Die Systematik der OPS-Codes zur modernen Strahlentherapie spräche nach Auffassung der Richter dagegen, dass schon die technische Möglichkeit, verschiedene Körperregionen gleichzeitig mit einer Geräteeinstellung mit unterschiedlich hohen Strahlendosen zu belegen, die Abrechenbarkeit mehrerer Fraktionen begründen kann. Zu erinnern sei nach dem Gericht auch daran, dass die OPS-Codes einen bestimmten Behandlungsaufwand abbilden sollen. Wenn es technisch möglich sei, mehrere Köperregionen gleichzeitig, aber mit jeweils unterschiedlich hohen Strahlendosen zu behandeln, entsteht durch den Bestrahlungsvorgang nur einmal ein bestimmter Behandlungsaufwand, welcher durch die OPS-Code 8-522.91 abgebildet wird. Ein erhöhter Behandlungsaufwand entstehe erst dann, wenn der Patient nach einem ersten Behandlungsvorgang entweder umgelagert werden muss oder eine Veränderung der Geräteeinstellung vorgenommen wird.
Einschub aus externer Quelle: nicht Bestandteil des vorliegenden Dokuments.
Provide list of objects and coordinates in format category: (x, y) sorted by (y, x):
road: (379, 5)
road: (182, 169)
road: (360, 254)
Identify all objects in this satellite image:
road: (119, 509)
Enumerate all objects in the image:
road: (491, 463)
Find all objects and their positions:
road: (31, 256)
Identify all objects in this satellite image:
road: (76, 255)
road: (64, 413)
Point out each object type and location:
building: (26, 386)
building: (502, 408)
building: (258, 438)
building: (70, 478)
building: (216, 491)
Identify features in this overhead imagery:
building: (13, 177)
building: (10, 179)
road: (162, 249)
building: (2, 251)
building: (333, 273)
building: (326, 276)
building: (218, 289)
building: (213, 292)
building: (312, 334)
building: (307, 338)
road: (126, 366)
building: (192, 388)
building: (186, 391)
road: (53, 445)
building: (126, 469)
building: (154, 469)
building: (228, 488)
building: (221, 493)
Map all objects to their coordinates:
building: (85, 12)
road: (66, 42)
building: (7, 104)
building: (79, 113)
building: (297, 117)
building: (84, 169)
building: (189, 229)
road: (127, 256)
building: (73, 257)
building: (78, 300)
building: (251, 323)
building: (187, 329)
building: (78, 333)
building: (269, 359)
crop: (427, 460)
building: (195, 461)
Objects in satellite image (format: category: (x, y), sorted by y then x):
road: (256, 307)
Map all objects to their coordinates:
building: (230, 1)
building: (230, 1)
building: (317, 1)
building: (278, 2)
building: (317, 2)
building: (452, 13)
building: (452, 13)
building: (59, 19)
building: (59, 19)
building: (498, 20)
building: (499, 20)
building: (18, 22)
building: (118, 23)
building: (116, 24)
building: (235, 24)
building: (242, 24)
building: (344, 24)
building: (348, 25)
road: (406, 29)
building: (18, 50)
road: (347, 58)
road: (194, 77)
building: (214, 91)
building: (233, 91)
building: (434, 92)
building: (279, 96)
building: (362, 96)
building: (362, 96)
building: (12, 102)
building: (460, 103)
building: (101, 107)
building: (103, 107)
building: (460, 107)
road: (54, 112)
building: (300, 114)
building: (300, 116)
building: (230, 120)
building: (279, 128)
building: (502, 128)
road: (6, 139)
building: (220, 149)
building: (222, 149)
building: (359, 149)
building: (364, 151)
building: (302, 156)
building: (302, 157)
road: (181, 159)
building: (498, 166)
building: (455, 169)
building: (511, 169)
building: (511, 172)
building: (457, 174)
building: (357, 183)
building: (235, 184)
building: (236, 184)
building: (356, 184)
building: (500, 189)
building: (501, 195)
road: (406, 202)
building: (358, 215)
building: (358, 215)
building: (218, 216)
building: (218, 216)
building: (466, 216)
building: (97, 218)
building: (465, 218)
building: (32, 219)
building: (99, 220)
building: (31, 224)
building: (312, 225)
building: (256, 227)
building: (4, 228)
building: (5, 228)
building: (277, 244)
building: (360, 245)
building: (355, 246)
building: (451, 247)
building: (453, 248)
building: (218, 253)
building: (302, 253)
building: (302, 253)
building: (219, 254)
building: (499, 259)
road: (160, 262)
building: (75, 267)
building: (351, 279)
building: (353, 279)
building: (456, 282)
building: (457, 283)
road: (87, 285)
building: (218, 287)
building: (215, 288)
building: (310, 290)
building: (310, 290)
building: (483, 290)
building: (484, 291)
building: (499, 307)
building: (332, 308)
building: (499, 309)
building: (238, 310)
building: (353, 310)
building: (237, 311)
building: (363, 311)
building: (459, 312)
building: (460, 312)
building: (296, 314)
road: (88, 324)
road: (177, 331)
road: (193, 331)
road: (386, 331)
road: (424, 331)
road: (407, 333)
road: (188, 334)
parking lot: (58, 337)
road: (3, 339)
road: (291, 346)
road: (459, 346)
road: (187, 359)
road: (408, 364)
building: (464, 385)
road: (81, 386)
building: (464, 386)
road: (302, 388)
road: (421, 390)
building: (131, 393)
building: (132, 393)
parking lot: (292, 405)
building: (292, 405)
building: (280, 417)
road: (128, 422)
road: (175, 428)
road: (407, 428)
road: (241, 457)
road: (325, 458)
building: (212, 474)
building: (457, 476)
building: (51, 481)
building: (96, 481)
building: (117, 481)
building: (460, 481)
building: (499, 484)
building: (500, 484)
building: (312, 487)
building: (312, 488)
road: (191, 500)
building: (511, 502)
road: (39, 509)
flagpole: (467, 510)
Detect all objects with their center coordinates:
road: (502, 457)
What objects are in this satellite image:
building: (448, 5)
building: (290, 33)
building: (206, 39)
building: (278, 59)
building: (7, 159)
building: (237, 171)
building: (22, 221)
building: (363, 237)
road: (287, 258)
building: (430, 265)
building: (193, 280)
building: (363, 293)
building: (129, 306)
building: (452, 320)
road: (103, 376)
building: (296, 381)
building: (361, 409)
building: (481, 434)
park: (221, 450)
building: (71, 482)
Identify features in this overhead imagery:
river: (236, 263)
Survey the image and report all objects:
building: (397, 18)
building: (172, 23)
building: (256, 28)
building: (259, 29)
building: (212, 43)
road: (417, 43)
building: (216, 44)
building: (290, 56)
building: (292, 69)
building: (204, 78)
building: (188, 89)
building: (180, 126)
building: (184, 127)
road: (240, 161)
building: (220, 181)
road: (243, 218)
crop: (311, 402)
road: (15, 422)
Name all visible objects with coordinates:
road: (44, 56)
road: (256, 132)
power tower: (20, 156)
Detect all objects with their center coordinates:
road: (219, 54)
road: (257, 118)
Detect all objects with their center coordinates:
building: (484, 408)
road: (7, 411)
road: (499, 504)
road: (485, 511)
Die Entscheidung ist gerade mit Blick auf die bisherige auch von den Krankenkassen vertretene Auffassung zur Auslegung des OPS-Code 8-522.91 kritisch zu hinterfragen. Denn gerade der Änderungsantrag zur Codierung der Bestrahlung mit einem integrierten Boost zeigt mehr als deutlich, dass die Krankenkassen die Auffassung des klagenden Krankenhauses bisher teilten. Problematischer erscheint die Auffassung des Gerichts, dass die Bestrahlung im Rahmen der modernen Strahlentherapie mit unterschiedlichen Dosen und Körperregionen ohne Umlagerung des Patienten in einem Bestrahlungsvorgang keinen erhöhten Aufwand bedeutet. Dass der Einsatz der modernen Verfahren deutlich mehr technischen und personellen Aufwand bedeutet, als die herkömmlichen Verfahren dürfte auch von den Krankenkassen nicht ernsthaft in Abrede gestellt werden. Es ist daher schlicht falsch, wenn das Gericht davon ausgeht, dass ein erhöhter Aufwand erst durch die Umlagerung des Patienten entsteht.